ABOUT THIS EXERCISE.
Go through the records line by line and work out how many lines hold the word "xmlns". Answer with the number only.

TASK INPUTS.
************
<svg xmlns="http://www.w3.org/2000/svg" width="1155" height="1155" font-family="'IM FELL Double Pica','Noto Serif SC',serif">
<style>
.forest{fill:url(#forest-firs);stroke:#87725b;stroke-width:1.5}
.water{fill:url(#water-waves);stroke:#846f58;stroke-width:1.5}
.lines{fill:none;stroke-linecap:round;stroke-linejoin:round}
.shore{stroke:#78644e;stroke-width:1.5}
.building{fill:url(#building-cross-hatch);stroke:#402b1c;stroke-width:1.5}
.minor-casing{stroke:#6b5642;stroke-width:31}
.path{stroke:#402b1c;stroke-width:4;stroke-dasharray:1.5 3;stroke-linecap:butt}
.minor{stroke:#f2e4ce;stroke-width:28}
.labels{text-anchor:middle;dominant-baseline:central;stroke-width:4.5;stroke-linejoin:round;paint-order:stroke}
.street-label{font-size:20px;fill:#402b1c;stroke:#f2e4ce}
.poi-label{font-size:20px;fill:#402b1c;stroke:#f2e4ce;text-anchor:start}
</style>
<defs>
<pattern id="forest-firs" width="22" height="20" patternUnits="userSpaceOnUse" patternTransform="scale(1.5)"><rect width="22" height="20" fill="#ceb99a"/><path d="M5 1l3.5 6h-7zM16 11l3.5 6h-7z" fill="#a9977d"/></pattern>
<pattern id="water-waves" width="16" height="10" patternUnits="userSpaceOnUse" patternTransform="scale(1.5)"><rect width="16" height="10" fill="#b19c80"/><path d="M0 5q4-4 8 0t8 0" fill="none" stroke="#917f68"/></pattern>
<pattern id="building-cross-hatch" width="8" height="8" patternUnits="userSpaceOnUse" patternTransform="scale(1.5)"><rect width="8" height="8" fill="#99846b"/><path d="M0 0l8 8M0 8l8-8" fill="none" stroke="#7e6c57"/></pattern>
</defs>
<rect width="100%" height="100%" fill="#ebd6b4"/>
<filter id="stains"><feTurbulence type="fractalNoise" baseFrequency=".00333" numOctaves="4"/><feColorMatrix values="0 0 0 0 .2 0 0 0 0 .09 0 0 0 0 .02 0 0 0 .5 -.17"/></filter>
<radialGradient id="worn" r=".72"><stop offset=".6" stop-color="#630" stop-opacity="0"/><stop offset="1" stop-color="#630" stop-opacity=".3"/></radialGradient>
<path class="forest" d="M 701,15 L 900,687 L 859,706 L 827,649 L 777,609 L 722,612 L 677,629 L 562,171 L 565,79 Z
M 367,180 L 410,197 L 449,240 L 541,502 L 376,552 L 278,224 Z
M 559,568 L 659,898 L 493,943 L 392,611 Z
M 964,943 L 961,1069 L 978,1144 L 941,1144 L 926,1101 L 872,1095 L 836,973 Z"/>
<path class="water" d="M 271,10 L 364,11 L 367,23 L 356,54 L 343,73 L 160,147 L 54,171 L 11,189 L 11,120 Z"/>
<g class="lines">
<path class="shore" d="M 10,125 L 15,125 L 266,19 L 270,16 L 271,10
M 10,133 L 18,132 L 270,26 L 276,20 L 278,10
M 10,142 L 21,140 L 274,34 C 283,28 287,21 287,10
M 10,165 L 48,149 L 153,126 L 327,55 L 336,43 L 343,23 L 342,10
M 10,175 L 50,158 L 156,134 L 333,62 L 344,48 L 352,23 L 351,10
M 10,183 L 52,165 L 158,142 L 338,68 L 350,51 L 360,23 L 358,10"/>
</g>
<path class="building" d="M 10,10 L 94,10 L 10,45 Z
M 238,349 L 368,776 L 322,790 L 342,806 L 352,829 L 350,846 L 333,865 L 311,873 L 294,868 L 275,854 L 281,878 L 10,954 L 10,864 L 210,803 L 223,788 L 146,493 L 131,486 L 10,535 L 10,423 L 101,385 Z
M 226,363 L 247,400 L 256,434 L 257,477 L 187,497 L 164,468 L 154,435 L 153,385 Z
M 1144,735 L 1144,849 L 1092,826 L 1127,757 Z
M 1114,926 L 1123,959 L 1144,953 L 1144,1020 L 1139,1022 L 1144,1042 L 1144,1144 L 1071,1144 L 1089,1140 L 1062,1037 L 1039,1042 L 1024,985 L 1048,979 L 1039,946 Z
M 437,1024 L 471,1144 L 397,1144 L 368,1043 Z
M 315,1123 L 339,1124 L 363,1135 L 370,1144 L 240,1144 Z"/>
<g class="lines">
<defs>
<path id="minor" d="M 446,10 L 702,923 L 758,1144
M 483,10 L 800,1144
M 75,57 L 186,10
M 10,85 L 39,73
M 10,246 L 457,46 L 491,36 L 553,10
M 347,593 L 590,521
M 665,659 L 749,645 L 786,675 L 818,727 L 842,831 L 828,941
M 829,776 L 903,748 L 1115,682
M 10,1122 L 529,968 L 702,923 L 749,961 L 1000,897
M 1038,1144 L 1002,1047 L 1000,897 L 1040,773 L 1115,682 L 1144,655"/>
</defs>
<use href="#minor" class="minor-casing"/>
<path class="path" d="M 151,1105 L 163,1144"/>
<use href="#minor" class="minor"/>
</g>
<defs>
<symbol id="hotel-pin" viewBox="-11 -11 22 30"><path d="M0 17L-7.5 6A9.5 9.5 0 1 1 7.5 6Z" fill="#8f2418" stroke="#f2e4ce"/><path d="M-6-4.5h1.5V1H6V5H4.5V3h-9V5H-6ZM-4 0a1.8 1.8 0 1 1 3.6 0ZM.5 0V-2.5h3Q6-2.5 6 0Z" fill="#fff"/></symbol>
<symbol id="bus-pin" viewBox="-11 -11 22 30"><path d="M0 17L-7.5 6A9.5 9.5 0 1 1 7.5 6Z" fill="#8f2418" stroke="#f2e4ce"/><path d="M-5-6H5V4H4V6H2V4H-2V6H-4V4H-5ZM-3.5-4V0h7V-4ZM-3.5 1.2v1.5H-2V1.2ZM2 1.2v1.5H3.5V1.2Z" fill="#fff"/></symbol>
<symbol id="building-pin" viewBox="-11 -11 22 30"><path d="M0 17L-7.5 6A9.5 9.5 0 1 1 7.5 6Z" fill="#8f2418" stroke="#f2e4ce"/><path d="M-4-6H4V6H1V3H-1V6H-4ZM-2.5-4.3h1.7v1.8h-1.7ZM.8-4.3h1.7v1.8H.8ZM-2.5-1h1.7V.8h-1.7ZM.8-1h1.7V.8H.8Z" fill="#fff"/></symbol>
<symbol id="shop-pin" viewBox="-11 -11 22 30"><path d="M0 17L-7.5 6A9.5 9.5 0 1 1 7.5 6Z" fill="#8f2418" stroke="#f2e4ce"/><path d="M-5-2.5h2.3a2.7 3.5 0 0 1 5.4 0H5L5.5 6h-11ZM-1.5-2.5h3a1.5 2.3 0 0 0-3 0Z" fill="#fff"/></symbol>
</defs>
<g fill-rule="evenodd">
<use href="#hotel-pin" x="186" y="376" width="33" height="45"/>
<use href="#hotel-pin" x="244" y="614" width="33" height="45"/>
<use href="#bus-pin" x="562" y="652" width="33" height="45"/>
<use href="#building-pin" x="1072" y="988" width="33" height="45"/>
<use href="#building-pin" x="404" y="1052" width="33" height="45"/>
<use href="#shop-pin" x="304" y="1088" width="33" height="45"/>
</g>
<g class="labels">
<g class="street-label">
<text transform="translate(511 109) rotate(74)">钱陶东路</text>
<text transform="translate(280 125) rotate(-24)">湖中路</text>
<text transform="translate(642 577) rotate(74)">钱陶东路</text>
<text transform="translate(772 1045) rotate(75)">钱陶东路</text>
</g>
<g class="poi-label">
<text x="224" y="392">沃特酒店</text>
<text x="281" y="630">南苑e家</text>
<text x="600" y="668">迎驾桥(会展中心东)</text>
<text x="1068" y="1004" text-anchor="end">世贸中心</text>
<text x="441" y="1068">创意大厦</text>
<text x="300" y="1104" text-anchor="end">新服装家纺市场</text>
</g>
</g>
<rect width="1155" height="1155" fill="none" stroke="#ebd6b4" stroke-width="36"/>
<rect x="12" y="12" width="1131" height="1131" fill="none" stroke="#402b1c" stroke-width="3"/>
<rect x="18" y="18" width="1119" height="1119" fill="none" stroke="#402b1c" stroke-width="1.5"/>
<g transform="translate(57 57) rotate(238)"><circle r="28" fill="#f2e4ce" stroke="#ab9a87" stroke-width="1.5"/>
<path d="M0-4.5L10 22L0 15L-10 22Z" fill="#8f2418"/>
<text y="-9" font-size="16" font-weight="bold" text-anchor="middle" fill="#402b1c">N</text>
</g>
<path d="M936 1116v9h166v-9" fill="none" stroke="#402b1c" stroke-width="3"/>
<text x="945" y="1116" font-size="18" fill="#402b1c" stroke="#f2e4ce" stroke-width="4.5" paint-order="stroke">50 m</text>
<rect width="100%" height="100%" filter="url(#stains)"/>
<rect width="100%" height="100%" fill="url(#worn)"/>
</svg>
************
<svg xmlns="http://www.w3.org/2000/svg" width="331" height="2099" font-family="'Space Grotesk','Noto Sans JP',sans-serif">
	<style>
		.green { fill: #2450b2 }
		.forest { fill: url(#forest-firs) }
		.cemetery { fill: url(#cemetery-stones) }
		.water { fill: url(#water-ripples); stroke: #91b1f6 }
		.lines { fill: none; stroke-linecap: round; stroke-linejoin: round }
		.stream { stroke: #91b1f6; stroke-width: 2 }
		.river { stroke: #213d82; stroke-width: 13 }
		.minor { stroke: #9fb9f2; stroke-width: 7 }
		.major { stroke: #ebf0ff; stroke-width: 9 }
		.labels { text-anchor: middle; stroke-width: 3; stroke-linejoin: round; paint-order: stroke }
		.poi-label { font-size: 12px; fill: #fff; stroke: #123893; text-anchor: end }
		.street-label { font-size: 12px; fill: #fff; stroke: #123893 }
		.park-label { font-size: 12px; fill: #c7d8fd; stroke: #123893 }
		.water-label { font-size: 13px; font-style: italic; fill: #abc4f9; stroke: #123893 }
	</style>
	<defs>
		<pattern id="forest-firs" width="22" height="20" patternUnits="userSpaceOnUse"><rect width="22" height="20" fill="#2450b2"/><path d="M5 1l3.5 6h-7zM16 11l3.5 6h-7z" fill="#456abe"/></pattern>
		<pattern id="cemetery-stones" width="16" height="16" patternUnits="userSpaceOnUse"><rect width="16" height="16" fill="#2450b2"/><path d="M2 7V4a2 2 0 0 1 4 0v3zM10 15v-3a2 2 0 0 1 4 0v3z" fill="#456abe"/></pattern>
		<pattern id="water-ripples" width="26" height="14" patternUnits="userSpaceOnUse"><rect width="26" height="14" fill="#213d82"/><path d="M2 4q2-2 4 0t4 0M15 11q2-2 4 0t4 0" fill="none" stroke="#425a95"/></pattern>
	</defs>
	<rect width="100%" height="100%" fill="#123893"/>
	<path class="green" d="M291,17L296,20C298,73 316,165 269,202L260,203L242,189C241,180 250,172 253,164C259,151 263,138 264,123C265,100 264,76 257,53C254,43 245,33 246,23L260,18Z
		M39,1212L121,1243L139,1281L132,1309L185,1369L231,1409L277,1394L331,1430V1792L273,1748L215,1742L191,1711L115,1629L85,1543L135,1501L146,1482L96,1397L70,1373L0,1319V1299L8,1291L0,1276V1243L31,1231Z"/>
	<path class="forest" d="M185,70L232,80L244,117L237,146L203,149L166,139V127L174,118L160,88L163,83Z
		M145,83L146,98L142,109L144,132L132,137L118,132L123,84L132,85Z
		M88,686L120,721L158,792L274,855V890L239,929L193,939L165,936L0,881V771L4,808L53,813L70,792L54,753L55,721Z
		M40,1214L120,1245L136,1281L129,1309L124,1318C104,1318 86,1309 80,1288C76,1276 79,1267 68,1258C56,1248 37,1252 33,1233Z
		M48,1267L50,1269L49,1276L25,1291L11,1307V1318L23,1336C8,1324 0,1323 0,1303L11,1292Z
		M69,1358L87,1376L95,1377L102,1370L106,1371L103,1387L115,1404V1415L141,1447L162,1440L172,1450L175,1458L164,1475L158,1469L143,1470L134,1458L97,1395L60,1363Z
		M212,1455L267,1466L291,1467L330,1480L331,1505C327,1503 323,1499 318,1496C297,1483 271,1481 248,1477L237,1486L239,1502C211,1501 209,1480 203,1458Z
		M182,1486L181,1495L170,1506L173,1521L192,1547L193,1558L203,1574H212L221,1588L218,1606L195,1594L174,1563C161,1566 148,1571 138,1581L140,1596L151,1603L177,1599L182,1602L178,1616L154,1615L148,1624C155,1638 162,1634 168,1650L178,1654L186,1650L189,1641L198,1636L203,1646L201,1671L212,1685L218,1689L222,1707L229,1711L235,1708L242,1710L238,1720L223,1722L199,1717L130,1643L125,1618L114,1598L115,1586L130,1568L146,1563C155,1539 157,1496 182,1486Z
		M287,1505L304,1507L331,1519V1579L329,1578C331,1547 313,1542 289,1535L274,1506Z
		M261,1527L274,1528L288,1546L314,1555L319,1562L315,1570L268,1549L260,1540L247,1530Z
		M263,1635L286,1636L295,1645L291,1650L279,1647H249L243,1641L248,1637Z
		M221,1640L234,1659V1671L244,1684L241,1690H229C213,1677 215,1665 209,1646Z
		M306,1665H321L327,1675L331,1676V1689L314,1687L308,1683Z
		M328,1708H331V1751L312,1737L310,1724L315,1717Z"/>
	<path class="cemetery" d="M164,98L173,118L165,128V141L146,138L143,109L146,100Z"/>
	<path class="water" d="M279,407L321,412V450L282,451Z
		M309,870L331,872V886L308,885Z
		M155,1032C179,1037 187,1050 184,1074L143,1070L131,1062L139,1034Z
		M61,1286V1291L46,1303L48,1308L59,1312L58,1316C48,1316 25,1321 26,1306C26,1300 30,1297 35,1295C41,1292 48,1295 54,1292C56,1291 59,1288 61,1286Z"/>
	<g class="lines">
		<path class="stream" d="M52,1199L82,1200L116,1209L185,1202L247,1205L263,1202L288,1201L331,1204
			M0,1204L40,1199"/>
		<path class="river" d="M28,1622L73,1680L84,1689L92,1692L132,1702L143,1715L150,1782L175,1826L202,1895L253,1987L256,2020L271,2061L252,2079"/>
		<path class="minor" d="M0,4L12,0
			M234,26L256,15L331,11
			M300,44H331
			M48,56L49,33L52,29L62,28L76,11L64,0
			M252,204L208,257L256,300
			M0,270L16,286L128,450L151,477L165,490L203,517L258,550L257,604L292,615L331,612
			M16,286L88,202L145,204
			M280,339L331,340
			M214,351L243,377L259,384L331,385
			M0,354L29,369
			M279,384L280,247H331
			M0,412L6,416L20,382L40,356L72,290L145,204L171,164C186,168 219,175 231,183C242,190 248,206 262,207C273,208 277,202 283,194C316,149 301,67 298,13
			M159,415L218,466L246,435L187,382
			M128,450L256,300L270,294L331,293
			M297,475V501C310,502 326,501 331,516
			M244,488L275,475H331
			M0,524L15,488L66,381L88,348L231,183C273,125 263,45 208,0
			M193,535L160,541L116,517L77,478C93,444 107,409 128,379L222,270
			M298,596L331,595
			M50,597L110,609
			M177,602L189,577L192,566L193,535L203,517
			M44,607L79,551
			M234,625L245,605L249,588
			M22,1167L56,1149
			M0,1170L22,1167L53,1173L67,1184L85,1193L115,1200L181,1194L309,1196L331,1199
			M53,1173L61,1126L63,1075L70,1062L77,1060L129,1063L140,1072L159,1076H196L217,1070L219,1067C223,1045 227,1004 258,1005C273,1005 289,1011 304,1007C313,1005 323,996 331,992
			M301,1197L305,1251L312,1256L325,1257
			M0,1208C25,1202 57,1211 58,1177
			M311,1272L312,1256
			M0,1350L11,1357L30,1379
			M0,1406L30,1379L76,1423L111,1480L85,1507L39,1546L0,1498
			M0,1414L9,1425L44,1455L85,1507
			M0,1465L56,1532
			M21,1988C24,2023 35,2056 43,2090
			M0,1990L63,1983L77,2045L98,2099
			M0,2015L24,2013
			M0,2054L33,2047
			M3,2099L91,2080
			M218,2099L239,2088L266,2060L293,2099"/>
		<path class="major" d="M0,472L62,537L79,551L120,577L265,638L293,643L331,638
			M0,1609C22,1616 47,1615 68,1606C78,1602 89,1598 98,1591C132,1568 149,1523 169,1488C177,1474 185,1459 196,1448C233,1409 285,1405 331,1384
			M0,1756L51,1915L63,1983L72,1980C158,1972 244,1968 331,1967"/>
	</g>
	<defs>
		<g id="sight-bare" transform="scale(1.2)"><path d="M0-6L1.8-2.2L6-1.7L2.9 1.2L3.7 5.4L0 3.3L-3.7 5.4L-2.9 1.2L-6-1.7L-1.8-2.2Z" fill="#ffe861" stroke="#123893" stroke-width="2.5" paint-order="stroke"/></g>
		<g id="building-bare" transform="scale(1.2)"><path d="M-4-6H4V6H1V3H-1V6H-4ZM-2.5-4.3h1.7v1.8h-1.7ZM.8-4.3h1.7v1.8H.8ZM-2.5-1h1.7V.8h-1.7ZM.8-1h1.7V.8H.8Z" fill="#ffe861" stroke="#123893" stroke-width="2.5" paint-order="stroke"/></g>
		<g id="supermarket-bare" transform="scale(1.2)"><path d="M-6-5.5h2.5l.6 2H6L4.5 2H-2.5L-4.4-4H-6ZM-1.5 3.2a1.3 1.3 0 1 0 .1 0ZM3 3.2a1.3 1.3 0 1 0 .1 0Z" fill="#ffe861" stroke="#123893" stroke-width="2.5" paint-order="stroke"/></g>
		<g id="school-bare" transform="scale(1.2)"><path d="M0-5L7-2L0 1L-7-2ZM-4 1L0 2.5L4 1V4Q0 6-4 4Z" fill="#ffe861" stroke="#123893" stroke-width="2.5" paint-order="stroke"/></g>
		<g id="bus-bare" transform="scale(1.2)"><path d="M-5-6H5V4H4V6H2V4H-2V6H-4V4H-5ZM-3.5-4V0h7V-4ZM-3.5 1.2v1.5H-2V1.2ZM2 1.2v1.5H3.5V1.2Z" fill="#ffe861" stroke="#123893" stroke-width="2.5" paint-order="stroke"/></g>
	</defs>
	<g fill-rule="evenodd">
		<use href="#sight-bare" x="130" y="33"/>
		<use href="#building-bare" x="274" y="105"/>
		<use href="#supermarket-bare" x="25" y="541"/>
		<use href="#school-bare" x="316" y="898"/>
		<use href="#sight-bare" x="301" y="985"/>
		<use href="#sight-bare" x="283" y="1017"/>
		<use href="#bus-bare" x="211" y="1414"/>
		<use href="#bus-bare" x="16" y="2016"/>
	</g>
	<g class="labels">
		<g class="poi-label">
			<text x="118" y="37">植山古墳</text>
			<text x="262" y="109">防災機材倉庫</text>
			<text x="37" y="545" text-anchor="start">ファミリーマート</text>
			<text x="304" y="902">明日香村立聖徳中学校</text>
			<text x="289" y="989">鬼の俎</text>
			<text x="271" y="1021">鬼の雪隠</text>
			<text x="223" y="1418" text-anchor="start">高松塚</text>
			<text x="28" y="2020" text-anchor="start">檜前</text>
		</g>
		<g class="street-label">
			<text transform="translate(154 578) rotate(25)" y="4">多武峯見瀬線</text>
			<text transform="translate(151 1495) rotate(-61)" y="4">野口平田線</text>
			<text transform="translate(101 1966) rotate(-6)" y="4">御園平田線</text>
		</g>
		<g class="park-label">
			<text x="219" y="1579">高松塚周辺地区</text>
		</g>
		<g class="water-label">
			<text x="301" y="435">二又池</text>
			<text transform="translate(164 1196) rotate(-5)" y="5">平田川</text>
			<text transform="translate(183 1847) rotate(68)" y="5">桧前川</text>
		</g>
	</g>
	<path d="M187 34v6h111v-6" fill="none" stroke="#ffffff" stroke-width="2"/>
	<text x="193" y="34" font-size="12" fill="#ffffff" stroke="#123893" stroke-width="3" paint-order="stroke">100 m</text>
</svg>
************
EXERCISE RESPONSE.
2